[INFORMATION SHOWN — start]

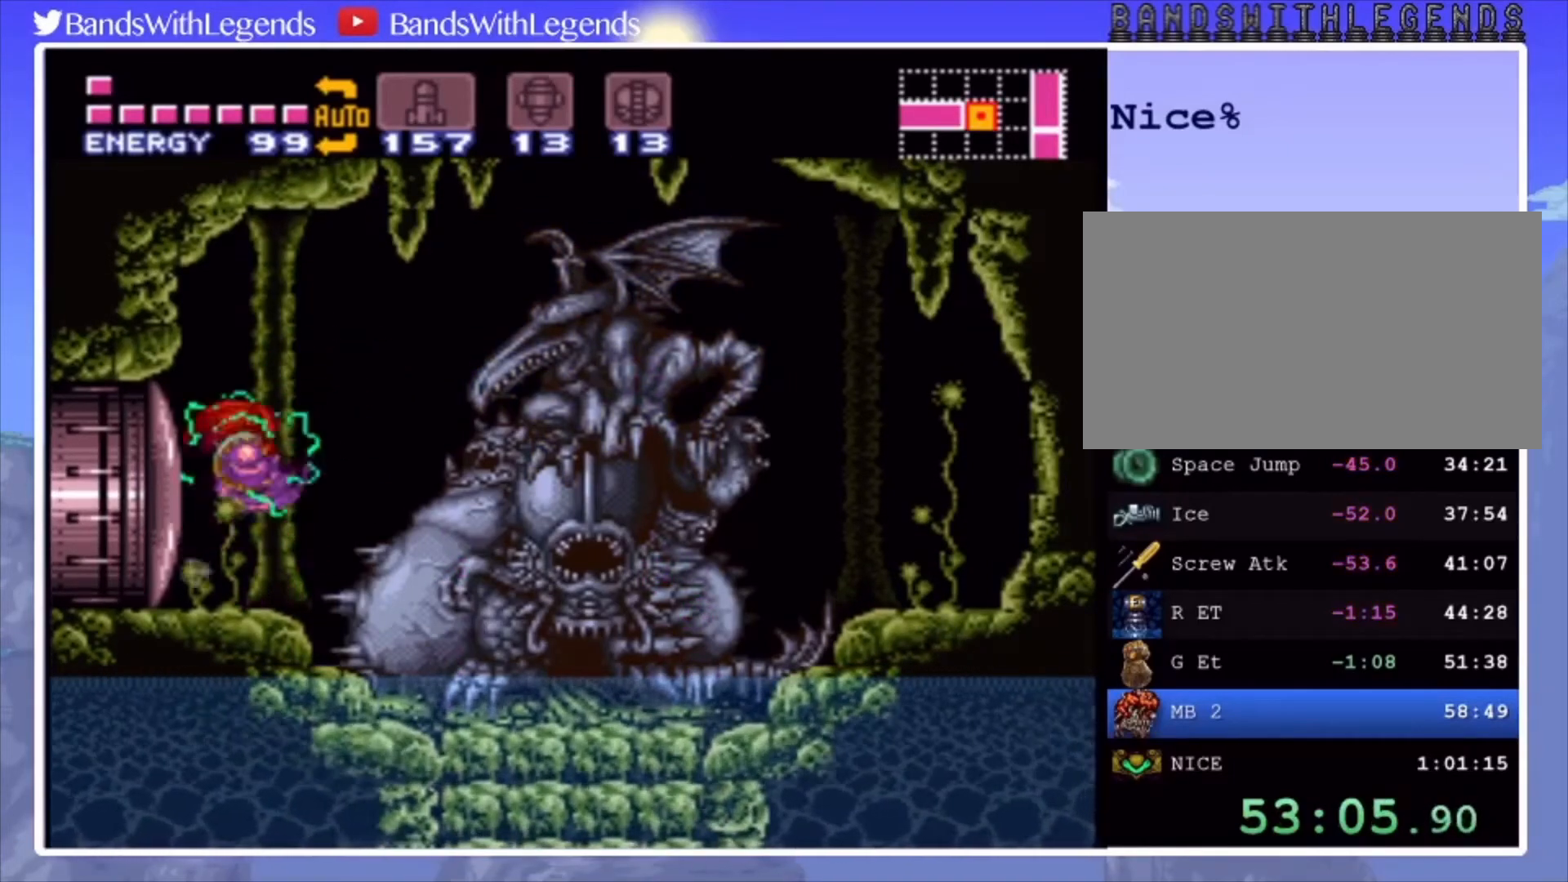
{"buttons": ["DPAD_LEFT"], "events": [[67, "DPAD_LEFT", "down"], [133, "DPAD_LEFT", "up"], [267, "DPAD_RIGHT", "down"], [300, "CROSS", "down"], [333, "DPAD_RIGHT", "up"], [400, "CROSS", "up"], [400, "DPAD_LEFT", "down"]]}
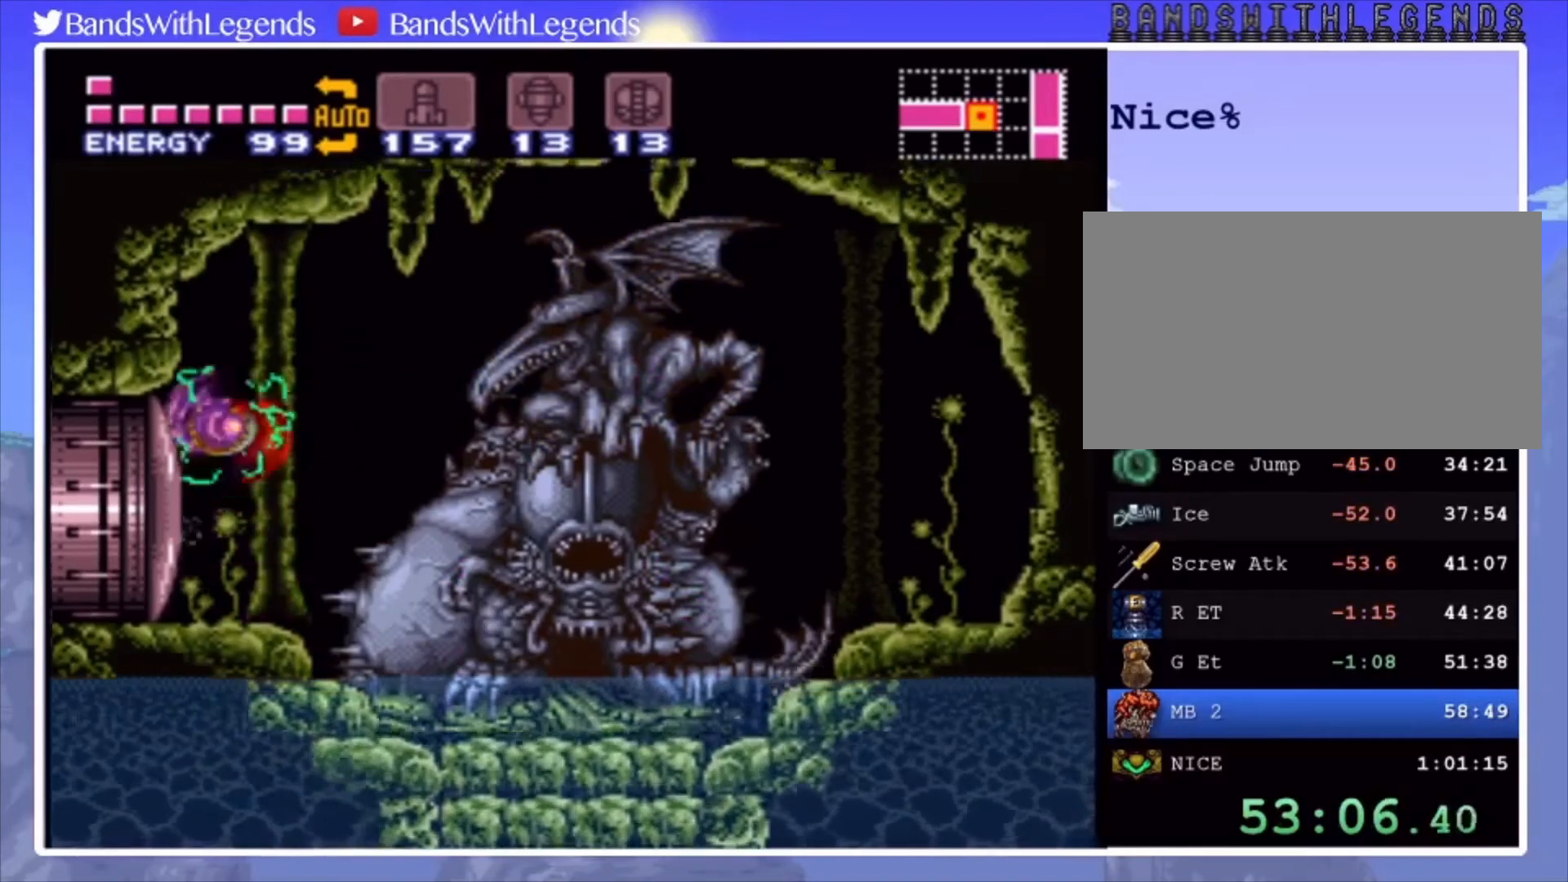
{"buttons": ["DPAD_RIGHT"], "events": [[33, "DPAD_LEFT", "up"], [100, "DPAD_RIGHT", "down"], [200, "CROSS", "down"], [200, "DPAD_RIGHT", "up"], [267, "CROSS", "up"], [267, "DPAD_LEFT", "down"], [333, "DPAD_LEFT", "up"], [433, "DPAD_RIGHT", "down"]]}
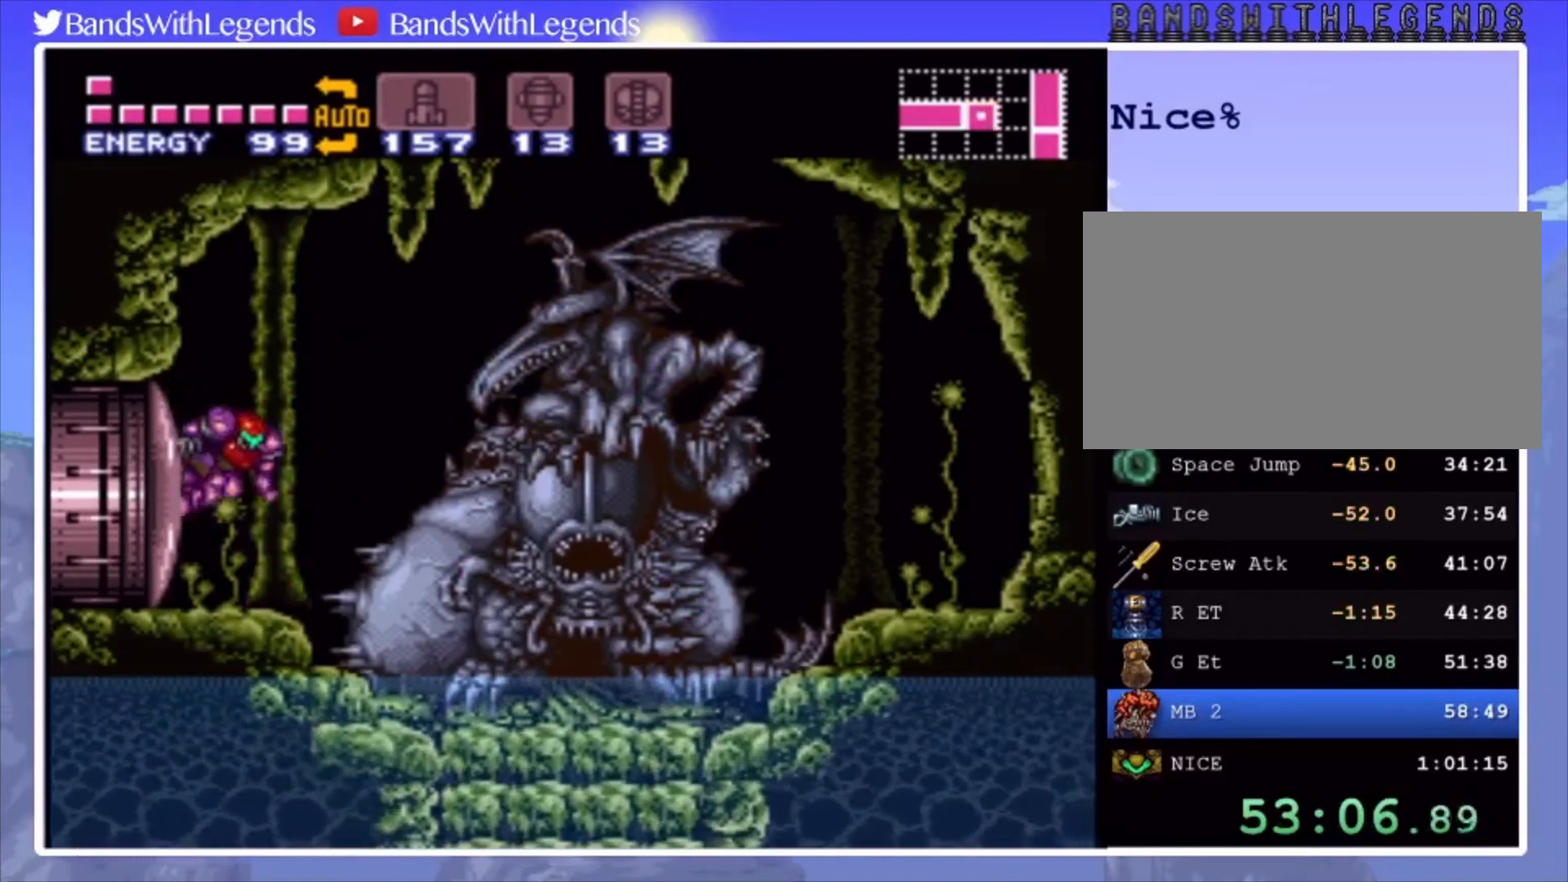
{"buttons": ["DPAD_LEFT"], "events": [[33, "CROSS", "down"], [33, "DPAD_RIGHT", "up"], [67, "CROSS", "up"], [100, "DPAD_LEFT", "down"], [200, "DPAD_LEFT", "up"], [300, "DPAD_RIGHT", "down"], [400, "CROSS", "down"], [400, "DPAD_RIGHT", "up"], [433, "CROSS", "up"], [467, "DPAD_LEFT", "down"]]}
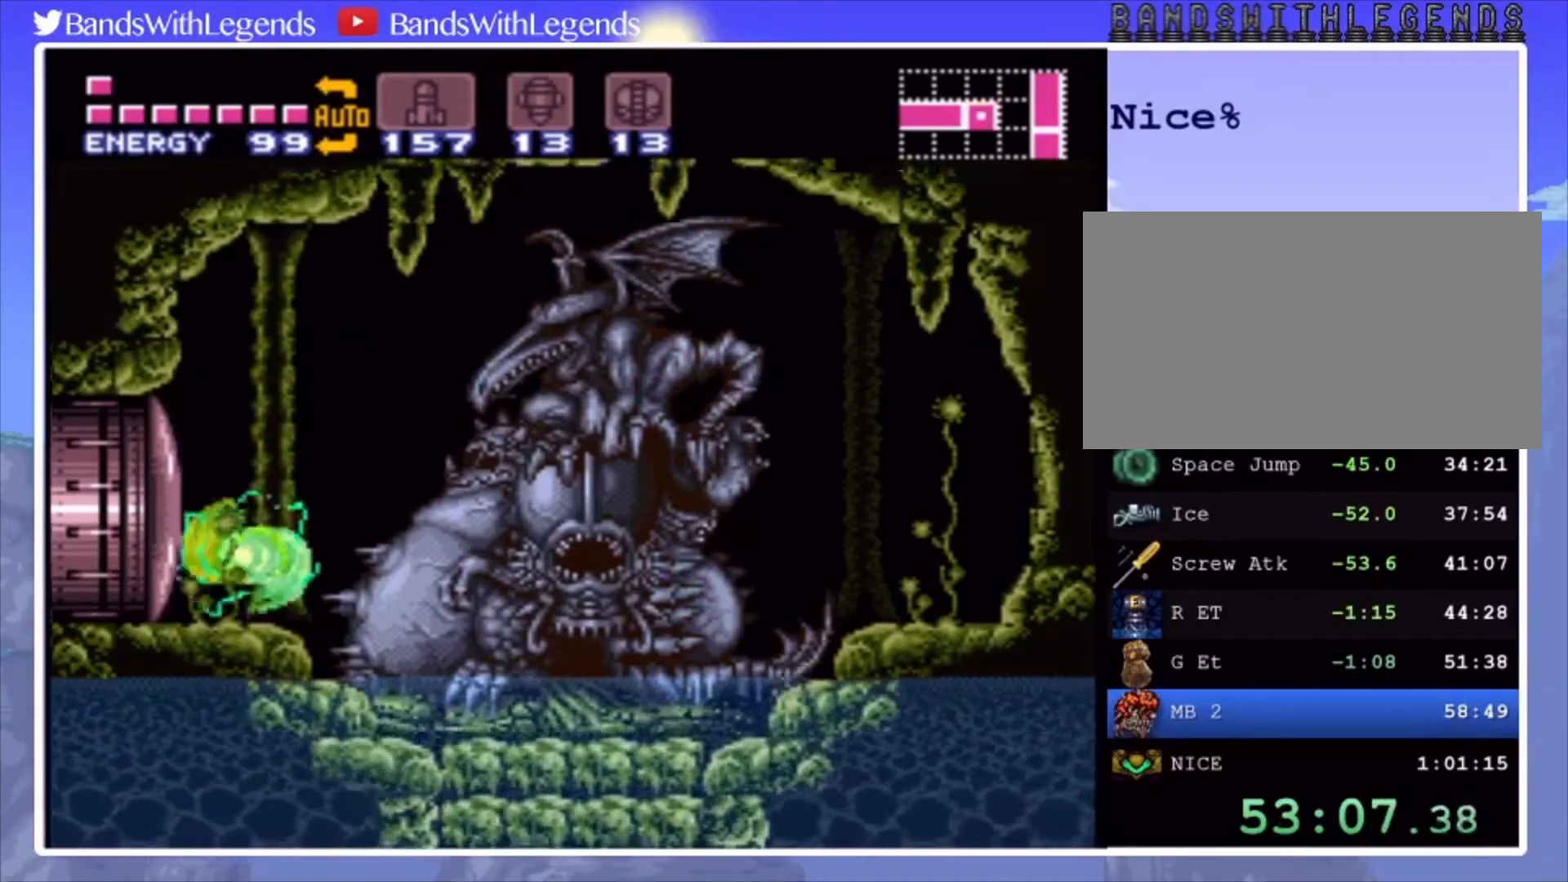
{"buttons": ["DPAD_LEFT"], "events": [[67, "DPAD_LEFT", "up"], [133, "DPAD_RIGHT", "down"], [333, "DPAD_RIGHT", "up"], [500, "DPAD_LEFT", "down"]]}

[INFORMATION SHOWN — finish]

• **YOUR INSTRUCTIONS**
Write out the whole listing exactly, with no pictures.

• **EXPECTED ANSWER**
{"buttons": ["DPAD_LEFT"], "events": [[67, "DPAD_LEFT", "down"], [133, "DPAD_LEFT", "up"], [267, "DPAD_RIGHT", "down"], [300, "CROSS", "down"], [333, "DPAD_RIGHT", "up"], [400, "CROSS", "up"], [400, "DPAD_LEFT", "down"]]}
{"buttons": ["DPAD_RIGHT"], "events": [[33, "DPAD_LEFT", "up"], [100, "DPAD_RIGHT", "down"], [200, "CROSS", "down"], [200, "DPAD_RIGHT", "up"], [267, "CROSS", "up"], [267, "DPAD_LEFT", "down"], [333, "DPAD_LEFT", "up"], [433, "DPAD_RIGHT", "down"]]}
{"buttons": ["DPAD_LEFT"], "events": [[33, "CROSS", "down"], [33, "DPAD_RIGHT", "up"], [67, "CROSS", "up"], [100, "DPAD_LEFT", "down"], [200, "DPAD_LEFT", "up"], [300, "DPAD_RIGHT", "down"], [400, "CROSS", "down"], [400, "DPAD_RIGHT", "up"], [433, "CROSS", "up"], [467, "DPAD_LEFT", "down"]]}
{"buttons": ["DPAD_LEFT"], "events": [[67, "DPAD_LEFT", "up"], [133, "DPAD_RIGHT", "down"], [333, "DPAD_RIGHT", "up"], [500, "DPAD_LEFT", "down"]]}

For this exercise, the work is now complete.